My expectations for this book were too high.  I know it’s probably not PC to say this, but I thought Phillip Roth’s similarly themed The Human Stain was better.  It is also about a character passing as white, but Roth’s book is dripping with irony, as a college professor sacrifices his career for his secret, whereas owning up to his heritage would have gained him a pardon for a seemingly racist comment.  Here we have a woman, Stella, who, along with her twin sister Desiree, grow up in a Louisiana town populated with light-skinned black residents. The twins run off to New Orleans, where Stella gets a job as a secretary.  Everyone in the company, including her boss, whom she marries, assumes that she is white.  Desiree, in contrast, marries a very dark-skinned man and bears a daughter, Jude, whose coloring is like her father’s.  The novel eventually focuses more on Jude’s story, alongside that of Stella’s privileged daughter Kennedy.  It’s no surprise that Desiree and Jude are more grounded, comfortable in their own skin.  Stella, on the other hand, has completely divorced herself from her family and actually fears that black people will recognize her for who she is.  Kennedy is the stereotypical vacuous blonde whose strained relationship with her emotionally distant mother renders her a little unmoored.  I think that all of these characters could have benefited from a little more depth.  My favorite character is Early Jones, who hunts missing persons and has been carrying a torch for Desiree for years.  When he finds her, he has to decide whether to convey her whereabouts to her abusive husband or tarnish his perfect record on the job.  Finding Stella is an even more difficult task, but Jude manages to do that without even trying. Their meeting is such a far-fetched coincidence that it threw the whole authenticity of the book into question for me.

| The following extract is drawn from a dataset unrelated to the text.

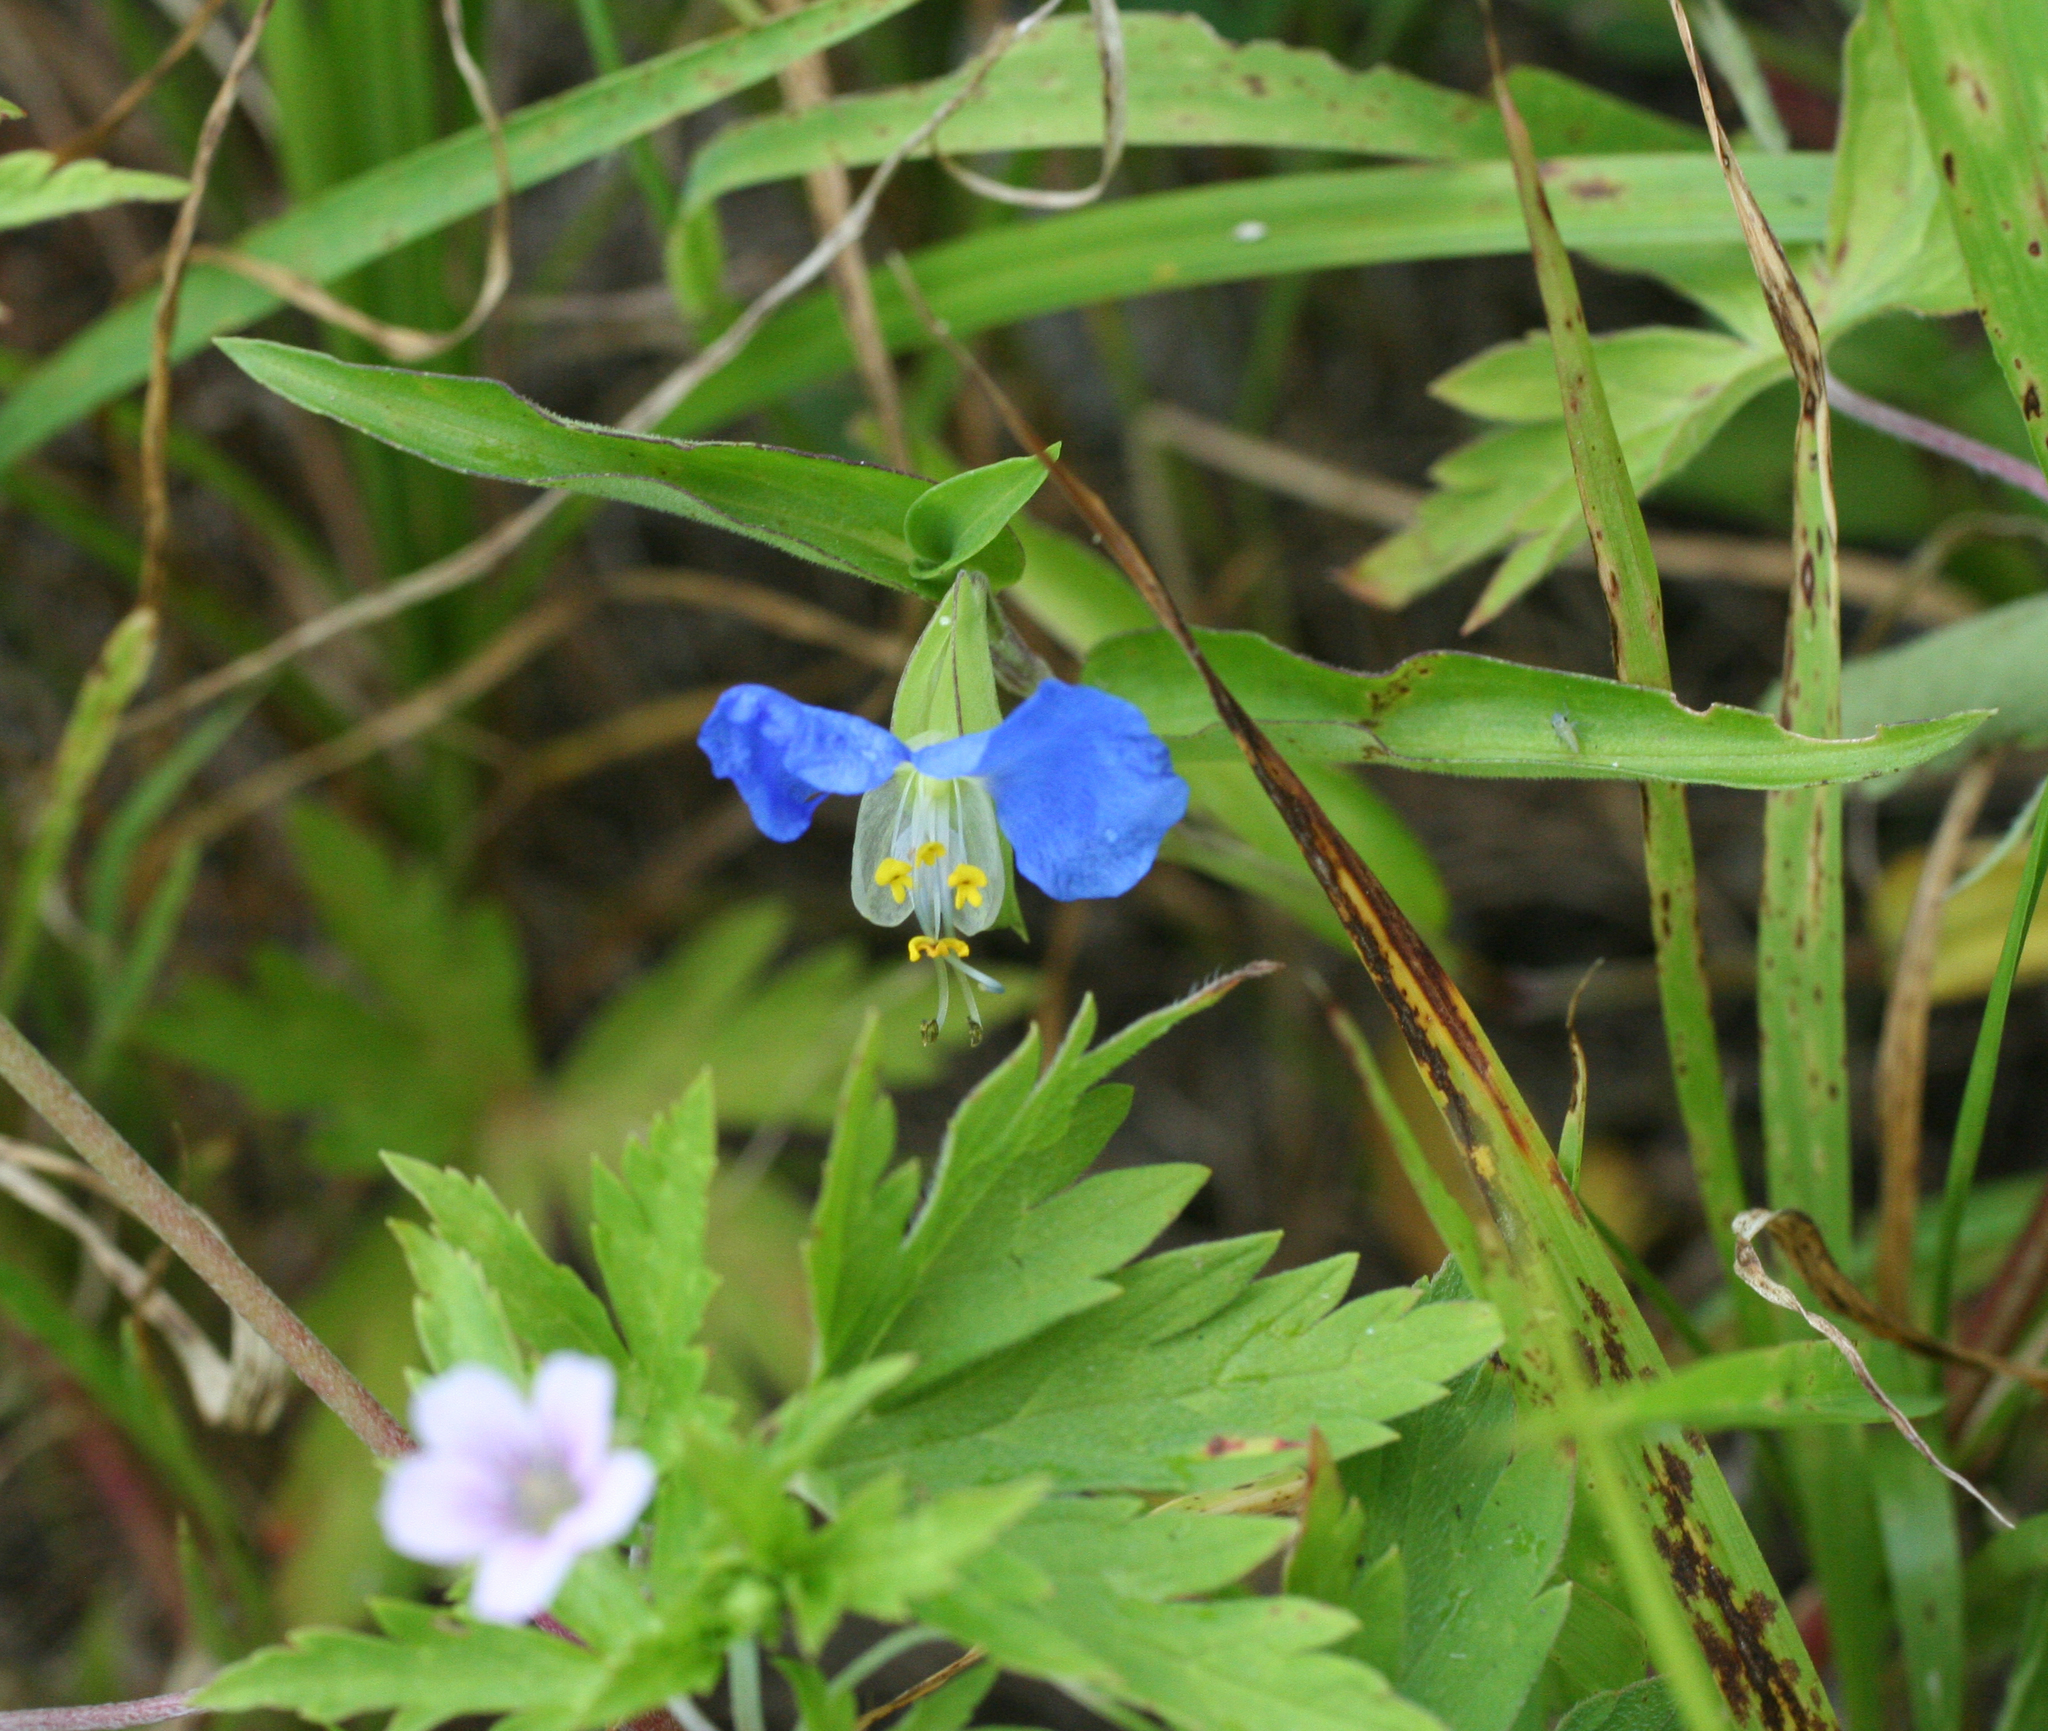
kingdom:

Wednesday, December 2, 2020

FINN by Jon Clinch

I liked the idea of this novel a lot more than I liked the novel itself.  I even reread Huckleberry Finn so that the storyline would be familiar.  The author here builds a colorful but violent backstory for Huck’s father.  However, I had several problems with this book.  First of all, it’s hard to improve upon Mark Twain.  Although the author seems to know his subject matter, the flavor is so much darker than that of Huckleberry Finn.  Secondly, the timeline is not sequential, and I really did not understand the need for this.  The author periodically alerts the reader as to where we are in the saga of the life of Huck Finn’s father, but I still managed to get confused and have to flip back to find out when the current action was taking place.  I’m glad I was reading a physical book, because this rereading would have been too annoying to attempt in an ebook.  Except for knowing from the beginning the fate of the despicable main character, I think that a more sequential timeline would have made for a better read.  Also, the author fails to explain why Finn adopts the lifestyle that he does, given his genteel upbringing.  Is he just a sociopathic alcoholic?  I couldn’t feel sympathy for him at all, but perhaps a little more insight into what makes him tick would have helped.  The author does introduce one significant wrinkle into the Huck Finn story that I have mixed feelings about.  The story of Huck’s mother here is plausible, I suppose, and gives this novel its raison d’etre.  Mark Twain might have raised an eyebrow, or applauded, in response to Clinich’s take on Huck’s birth, which leads to a lie that is as poignant as it is understandable for the time.